Triseult
3/23/2013
If you like SF stories that project far, far into the distant future, then Star Maker will leave you breathless. I don't think there's a single book in existence that can dwarf the scope and grandeur of this one. How can you write something bigger than the ultimate destiny of all the Universes in existence?
If Star Maker had been published in 2013, it would be a marvel of scope and imagination. But for a book published in 1937, its inventiveness is mind-boggling. I'm left with the same sense of awe I felt when I first read The Lord of the Rings, and realized that it was the progenitor and unrivaled superior to all the sword and sorcery novels I read as a kid. You can see in Star Maker so many of the seeds that would grow in other SF authors' minds, from Arthur C. Clarke to Stephen Baxter, and even Iain M. Bank's Culture series. There's a cornucopia of fantastic SF ideas here; from hive minds to planet ships, and even the very first appearance of the Dyson sphere.
That's not to say that Star Maker will feel familiar to SF readers. The book is quite unique in the history of SF for its tone, message, and overall purpose. There is only the fleeting concept of a protagonist, and although the story moves forward in time towards a final resolution, it doesn't carry the tension of a dramatic arc. Instead, Star Maker is a chronicle of the future of the Galaxy, the Universe, and beyond.
At its heart, Mr. Stapledon's book reads half like a chronicle of the future, half as a philosophical treatise on the meaning of existence and the yearning for lucidity and understanding. As a philosophical work, it stands on its own as well; it's fascinating to read about Star Maker's future civilizations, and their struggle between the impulse for conflict and the search for truth and unity. Star Maker eventually takes a turn for the religious, but it does so with enough of a sense of allegory and myth that it doesn't lose its philosophical potency. Still, it bears mentioning that at its core, Star Maker is a religious book. I'm pleased that Stapledon decided to articulate his religious musings in scientific terms, too; that's a conjunction we rarely ever see these days.
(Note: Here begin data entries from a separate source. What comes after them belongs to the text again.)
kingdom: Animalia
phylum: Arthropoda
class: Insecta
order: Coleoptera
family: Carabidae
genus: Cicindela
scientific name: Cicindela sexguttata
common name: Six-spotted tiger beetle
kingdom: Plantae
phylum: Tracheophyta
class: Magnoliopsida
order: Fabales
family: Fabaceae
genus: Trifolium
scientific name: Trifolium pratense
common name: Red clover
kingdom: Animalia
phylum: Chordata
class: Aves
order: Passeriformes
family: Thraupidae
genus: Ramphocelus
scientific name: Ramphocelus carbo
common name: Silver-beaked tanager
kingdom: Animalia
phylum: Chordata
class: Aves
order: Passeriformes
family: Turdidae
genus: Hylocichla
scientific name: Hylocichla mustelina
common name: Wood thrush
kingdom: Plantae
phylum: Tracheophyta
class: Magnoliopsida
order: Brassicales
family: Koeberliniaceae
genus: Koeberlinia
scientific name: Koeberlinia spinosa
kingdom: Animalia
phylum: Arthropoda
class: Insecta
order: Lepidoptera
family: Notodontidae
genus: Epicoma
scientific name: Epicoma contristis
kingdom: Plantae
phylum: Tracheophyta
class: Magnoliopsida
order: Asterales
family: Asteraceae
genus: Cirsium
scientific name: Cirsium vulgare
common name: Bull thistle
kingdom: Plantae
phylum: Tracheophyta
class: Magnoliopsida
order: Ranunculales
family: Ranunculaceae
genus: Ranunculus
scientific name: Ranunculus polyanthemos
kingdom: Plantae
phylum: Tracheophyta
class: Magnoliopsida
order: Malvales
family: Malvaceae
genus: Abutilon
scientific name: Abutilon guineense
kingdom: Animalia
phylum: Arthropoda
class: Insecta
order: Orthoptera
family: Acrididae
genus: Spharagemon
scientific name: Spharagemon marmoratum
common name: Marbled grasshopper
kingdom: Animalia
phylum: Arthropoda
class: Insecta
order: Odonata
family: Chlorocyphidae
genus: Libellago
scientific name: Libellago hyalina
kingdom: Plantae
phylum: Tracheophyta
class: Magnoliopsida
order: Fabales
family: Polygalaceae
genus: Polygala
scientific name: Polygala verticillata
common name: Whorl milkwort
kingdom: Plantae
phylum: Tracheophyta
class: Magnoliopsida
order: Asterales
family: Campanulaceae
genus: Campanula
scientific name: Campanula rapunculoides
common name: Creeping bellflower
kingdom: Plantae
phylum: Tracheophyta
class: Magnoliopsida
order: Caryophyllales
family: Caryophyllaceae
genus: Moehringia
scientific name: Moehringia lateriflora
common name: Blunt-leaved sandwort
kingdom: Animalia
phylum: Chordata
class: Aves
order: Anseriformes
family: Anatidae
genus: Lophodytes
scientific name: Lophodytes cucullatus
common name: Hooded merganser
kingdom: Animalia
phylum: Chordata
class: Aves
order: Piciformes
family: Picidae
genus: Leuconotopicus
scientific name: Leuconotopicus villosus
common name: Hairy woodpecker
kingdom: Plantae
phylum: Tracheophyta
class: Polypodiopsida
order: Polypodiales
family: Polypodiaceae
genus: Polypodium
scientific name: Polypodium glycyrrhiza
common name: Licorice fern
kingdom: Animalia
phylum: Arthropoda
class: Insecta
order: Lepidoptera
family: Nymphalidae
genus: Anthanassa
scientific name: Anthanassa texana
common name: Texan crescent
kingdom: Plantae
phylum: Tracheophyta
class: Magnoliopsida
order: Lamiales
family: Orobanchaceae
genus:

There are, obviously, some elements that date this novel. Some of the science is wrong based on our modern understanding of the Universe, but there is enough of a sense of rigor according to the theories of the time that it's easy to overlook. A lot of the ways Stapledon articulates his religious concepts are transparently Christian, but there is also some acknowledgement of East Asian philosophy, long before it became in vogue in the West, so it's easy again to overlook. If there's one thing I deplore with the novel, and it's a minor thing, really, is that the overall narrative is extremely masculine. Yes, the point of view is of entire species, but there is very little discussion of gender except in the context of reproduction. It's not a huge thing by any means, but there's definitely a sense of a very masculine book and narrative. It doesn't help that all alien species are designated as "Men". But then, it bears repeating: 1937.
If you want to ponder the distant future of our Universe, this is the book to pick up. You won't get a SF story with a dramatic arc and epic space battles, but what you'll get is a rich, challenging philosophical treatise on the meaning of life, and how our own individual struggles connect us to the moral arc of the Universe. It's pretty well-written, too.